Predicting unseen danger in road circumstance

1. Why should car predict unseen danger in road scene?

There are many unpredictable events that can happen on the road. The ultimate goal of autonomous vehicles is to detect and predict signals that even drivers cannot see on the road and warn about them. While developing the longitudinal control of autonomous vehicles, particularly the AEB system, I felt that the simplest form of danger detection (emergency stop when an obstacle overlaps my path) is not safe enough. Small parts that have fallen off due to vehicle accidents can cause large secondary accidents. However, it is impossible to introduce all possible dangerous situations that can occur in vehicles on a case-by-case basis.

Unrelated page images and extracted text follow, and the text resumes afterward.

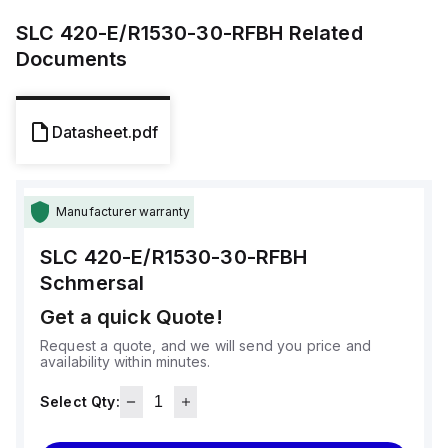
SLC 420-E/R1530-30-RFBH
Related
Documents
Datasheet.pdf
Manufacturer warranty
SLC 420-E/R1530-30-RFBH
Schmersal
Get a quick Quote!
Request a quote, and we will send you price and
availability within minutes.
Select Qty:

This is because accidents are unpredictable.

Therefore, the vehicle should be able to predict even the unseen data as potential risks, and I aimed to solve this problem with a deep learning model trained on accident scenario videos.

2. CarCrash dataset and BeamNG

I needed to collect accident situation data, and after some investigation, I found the CarCrash Dataset, which I decided to use to train my model initially. However, the problem was that the dataset had only about 1500 five-second accident videos, which was not enough data, and since it was a real accident video dataset, there was a possibility that each video contained incorrect information due to noise differences, and most of the accident videos were very similar. To solve this problem, my supervisor suggested using BeamNG for collecting accident video.

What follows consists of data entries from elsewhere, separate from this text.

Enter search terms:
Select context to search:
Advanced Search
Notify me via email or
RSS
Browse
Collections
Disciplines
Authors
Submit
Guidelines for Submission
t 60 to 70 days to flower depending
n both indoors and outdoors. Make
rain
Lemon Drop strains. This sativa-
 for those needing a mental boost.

3. Fusion of ViViT and DANN

To choose a model that could efficiently learn from a small dataset, I decided to use the ViViT (video vision transformer) model, which is known to perform well on video classification tasks with regularization techniques.
Furthermore, to reduce the gap between the training and testing datasets due to the differences in background, blurriness, and light reflection, I decided to incorporate domain adaptation using the DANN (Domain Adversarial Neural Network) model proposed by Yaroslav Ganin et.al.
I devised a design to apply DANN by attaching a domain classifier and gradient reversal layer to the ViViT model. The goal was to accurately classify accident and non-accident situations using a small amount of video data, with a large gap between the training and test data due to factors such as differences in backgrounds, blur levels, and light reflections.